Factors are useful for statistical analyses like ANOVA and statistical tests, and also as categories for plotting:

x <- c(7.44, 6.45, 6.04, 5.58, 4.5, 8.13, 5.54, 7.34, 8.91, 5.16, 8.7, 7.74, 6.8, 6.49, 6.2)
plot(x ~ f)

We see that a boxplot is created and no x-y-plot, because the explanation variable is a factor.

Numeric variables (especially ordinal) can also be converted to factors. This is useful, if we want to make clear, that numbers are to be treated as name without order.

However, conversion of such factors back into numeric variables types should be done with care, because a character “123” may be encoded with another value (e.g. 1) and not 123, see the following demonstration of a correct and wrong factor conversions:

x <- c(2, 4, 6, 5, 8)
f <- as.factor(x)
as.numeric(f)               # wrong !!!
as.numeric(as.character(f)) # correct
as.numeric(levels(f))[f]    # even better

Such a factor coding is not specific to R and appears also in other statistics packages. Then they are sometimes called “dummy variables”.

4.3 Matrices and arrays

A matrix is a two-dimensional data structure that can be used for matrix algebra. To create a matrix, we can first create a one-dimensional vector and then reformat it as two-dimensional matrix with nrow rows and ncolcolumns:

x <- 1:20
x

y <- matrix(x, nrow = 5, ncol = 4)
y

We see that the matrix is filled rowwise. We can also convert it back to a vector:

as.vector(y) # flattens the matrix to a vector

An array extends the matrix concept to more than two dimensions:

x <- array(1:24, dim=c(3, 4, 2))
+ + + +
Transcribe the part of the R tutorial excerpt above between "Factors are useful" and "is a factor.", inclusive.

* **Data supplied**
+ + + +
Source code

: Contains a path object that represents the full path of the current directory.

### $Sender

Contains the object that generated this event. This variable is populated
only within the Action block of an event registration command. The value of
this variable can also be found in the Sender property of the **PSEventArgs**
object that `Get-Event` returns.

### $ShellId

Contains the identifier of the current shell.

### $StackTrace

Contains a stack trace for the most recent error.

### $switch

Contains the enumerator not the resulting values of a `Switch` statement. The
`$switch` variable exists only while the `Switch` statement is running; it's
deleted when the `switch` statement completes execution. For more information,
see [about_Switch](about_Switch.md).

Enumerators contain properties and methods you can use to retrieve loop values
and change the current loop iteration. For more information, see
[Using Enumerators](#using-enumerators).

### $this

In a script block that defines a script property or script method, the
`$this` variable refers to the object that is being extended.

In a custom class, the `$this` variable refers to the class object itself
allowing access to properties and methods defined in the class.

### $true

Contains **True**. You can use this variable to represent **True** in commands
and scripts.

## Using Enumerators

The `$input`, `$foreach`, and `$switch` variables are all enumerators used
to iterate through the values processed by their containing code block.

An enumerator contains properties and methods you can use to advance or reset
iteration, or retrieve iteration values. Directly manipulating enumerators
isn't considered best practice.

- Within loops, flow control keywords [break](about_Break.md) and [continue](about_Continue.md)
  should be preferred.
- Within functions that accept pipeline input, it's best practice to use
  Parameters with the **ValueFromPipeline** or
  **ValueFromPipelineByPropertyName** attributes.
+ + + +
* **Written solution**
Factors are useful for statistical analyses like ANOVA and statistical tests, and also as categories for plotting:

x <- c(7.44, 6.45, 6.04, 5.58, 4.5, 8.13, 5.54, 7.34, 8.91, 5.16, 8.7, 7.74, 6.8, 6.49, 6.2)
plot(x ~ f)

We see that a boxplot is created and no x-y-plot, because the explanation variable is a factor.